Task description.
Reproduce word for word everything in the Italian love poems page from "Unfortunately, many of" down to "sharp sea breeze.".

Source document.
--- START ---

Last Updated on March 21, 2023 by Jella Erhard
8 Enchanting Italian Poems Of Love In English
Italian pomes of love have been providing comfort and romance for couples and heart-broken people for centuries. We collected some of the most beautiful Italian poems in English to help you quickly find the right quote or words you’ve been looking for.
We also wanted to introduce some of the most popular and most famous Italian poets to you. While Italian artists are most well known for their paintings and sculptures there are plenty of outstanding poets you should know.
Italy is one of the most enchanting countries filled with history, culture, and so much art that some of their cities rather feel like an open-air museum than a normal city. Reading more Italian poetry can help you understand and feel closer to this fascinating and beautiful culture.
While there are many amazing poems out there, some of the most well-known ones are about love, loss, and life. Here you’ll find a few thought-provoking, melancholic, and romantic Italian poems that are perfect weddings or love letters for that special someone.
Read beguiling famous Italian Poems translated to English
8| Delirium by Antonia Pozzi
Antonia Pozzi (1912-1938) was a poet and photographer and is considered one of the most original voices in modern Italian literature. Despite her short life, she wrote over 300 poems none of which were published during her lifetime.
Unfortunately, many of her work was heavily edited by her father following her suicide in 1938. He didn’t approve of her romance with her teacher so he edited out some of the more erotic content and anything that referred to their affairs. However, he later regretted these edits, and Antonia Pozzi’s unedited poetry was finally published in 1943.
Delirium by Antonia Pozzi
I saw it, at that moment. You were playing
your violin, with your head down:
your eyelashes marking on your face
two streaks of shadow. I was quivering, perhaps,
in time with the strings, in the sobs
that the soul was engraving in your hand
and I met you at the tips of your fingers.
Or perhaps I was playing on your hair
together with the sharp sea breeze.
Maybe I faded in the cluster,
soft and compact, of the gillyflower.
And one day you resumed again your music;
took up again, crying, your instrument:
Death had bound it tightly to you
with its black velvets. I saw you,
brother, at that moment. But I don’t know where I was.

--- END ---

Records supplied.
--- START ---

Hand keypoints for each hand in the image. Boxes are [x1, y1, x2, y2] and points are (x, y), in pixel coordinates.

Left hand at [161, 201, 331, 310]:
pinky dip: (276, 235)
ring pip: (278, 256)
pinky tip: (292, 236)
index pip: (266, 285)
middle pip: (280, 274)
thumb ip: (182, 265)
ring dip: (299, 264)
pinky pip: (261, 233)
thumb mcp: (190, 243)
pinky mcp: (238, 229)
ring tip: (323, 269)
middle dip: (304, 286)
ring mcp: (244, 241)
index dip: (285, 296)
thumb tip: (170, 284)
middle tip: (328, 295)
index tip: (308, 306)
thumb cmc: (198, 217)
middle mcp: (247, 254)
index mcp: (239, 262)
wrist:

--- END ---

Answer box.
Unfortunately, many of her work was heavily edited by her father following her suicide in 1938. He didn’t approve of her romance with her teacher so he edited out some of the more erotic content and anything that referred to their affairs. However, he later regretted these edits, and Antonia Pozzi’s unedited poetry was finally published in 1943.
Delirium by Antonia Pozzi
I saw it, at that moment. You were playing
your violin, with your head down:
your eyelashes marking on your face
two streaks of shadow. I was quivering, perhaps,
in time with the strings, in the sobs
that the soul was engraving in your hand
and I met you at the tips of your fingers.
Or perhaps I was playing on your hair
together with the sharp sea breeze.